La mise en scène
Un dispositif minimaliste met en relation trois « opératrices » : une actrice, une plasticienne et une créatrice sonore. Elles jouent ensemble, en direct et à vue. Elles bricolent quelque chose de simple sans effet spectaculaire ni illusionniste. Quelque chose qui aurait la simplicité, et la bouleversante profondeur, d’un « jeu d’enfant ».
Le jeu pourrait s’appeler Qu’est ce qu’une petite fille ? Il nous appartient d’en inventer les règles.
Le bricolage est donc pleinement assumé. L’actrice, pas plus que les deux autres opératrices, ne fait pas semblant de ne pas faire ce qu’elle est en train de faire.
Le mécanisme se montre comme tel. Il fonctionne un peu comme un dispositif « à la Brecht » même s’il a une visée différente. L’agencement scénique connecte plusieurs machines : un vidéo projecteur, des capteurs et le corps de l’actrice, cette machine vivante.
Le rideau de verre évoque pour nous la page blanche verticale de l’ordinateur qui se remplit de mot, une « scène » de la page. C’est pourquoi l’actrice apparaît derrière un écran où sont projetées les phrases du texte.
Elle donne à entendre le cri de la petite fille enfermée dans une cage de verre, le cri de la fillette multiple que nous sommes toutes, et même que nous sommes tous.

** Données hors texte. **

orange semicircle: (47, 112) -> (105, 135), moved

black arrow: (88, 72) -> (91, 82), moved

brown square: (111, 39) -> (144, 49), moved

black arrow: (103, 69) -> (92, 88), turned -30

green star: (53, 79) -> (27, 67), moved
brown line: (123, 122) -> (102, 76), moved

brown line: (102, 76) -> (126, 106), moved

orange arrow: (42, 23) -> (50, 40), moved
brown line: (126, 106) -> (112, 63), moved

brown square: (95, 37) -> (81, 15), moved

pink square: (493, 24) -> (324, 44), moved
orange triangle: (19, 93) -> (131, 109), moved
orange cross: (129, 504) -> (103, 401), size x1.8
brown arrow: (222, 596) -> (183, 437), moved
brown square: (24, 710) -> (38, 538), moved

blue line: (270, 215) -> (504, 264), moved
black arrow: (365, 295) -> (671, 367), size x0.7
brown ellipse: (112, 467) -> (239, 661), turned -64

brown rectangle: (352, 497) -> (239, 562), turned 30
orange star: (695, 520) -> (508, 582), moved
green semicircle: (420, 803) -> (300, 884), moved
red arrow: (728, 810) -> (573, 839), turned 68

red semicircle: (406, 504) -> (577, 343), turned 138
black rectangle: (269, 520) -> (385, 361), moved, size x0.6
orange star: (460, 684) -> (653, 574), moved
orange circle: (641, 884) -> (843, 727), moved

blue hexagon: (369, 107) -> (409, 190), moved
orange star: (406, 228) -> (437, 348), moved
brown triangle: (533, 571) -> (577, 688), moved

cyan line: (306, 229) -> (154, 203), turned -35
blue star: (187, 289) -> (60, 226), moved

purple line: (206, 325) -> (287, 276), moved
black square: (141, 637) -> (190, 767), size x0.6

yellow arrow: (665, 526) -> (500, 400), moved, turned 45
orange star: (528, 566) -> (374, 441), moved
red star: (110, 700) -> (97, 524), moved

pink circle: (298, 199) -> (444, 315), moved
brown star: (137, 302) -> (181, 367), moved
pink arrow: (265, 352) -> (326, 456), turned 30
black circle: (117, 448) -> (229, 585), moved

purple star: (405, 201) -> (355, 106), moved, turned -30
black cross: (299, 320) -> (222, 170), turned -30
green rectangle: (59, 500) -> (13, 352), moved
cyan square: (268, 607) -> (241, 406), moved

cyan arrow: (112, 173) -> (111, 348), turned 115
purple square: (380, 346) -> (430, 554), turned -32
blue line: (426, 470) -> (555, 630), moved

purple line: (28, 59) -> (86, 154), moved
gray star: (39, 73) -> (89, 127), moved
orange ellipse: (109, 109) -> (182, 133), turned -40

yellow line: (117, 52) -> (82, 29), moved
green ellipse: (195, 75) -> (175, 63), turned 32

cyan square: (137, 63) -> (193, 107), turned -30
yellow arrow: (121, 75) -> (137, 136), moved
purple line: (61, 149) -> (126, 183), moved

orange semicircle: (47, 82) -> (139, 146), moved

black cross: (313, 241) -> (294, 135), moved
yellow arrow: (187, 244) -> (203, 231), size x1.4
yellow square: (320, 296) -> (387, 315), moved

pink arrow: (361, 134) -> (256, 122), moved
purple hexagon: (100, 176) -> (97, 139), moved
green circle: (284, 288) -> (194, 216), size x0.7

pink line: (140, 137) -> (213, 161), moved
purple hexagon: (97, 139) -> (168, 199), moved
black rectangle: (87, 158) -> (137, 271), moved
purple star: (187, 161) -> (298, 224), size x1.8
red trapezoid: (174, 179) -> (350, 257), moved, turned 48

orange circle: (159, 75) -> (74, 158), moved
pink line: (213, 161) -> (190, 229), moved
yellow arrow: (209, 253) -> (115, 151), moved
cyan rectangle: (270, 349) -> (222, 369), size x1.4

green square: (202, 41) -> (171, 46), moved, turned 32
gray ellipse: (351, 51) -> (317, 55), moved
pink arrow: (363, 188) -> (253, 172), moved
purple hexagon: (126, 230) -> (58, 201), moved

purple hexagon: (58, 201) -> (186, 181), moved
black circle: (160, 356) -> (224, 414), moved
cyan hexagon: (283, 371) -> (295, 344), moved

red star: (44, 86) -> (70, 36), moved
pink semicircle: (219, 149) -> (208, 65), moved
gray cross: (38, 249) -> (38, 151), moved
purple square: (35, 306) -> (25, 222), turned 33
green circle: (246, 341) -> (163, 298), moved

Il ne s’agit pas en effet de la petite fille que nous avons été ou celle que nous avons connue, il s’agit d’un devenir petite fille de chacun d’entre nous, un devenir qui nous concerne tous.
À la question deleuzienne que pose Claire Fercak : Qu’est ce qu’une petite fille ?, une réponse tout aussi deleuzienne semble convenir : Une petite fille est une machine désirante.
Le système de bricolage triangulaire qui occupe la scène vise ainsi à faire fonctionner une telle machine désirante.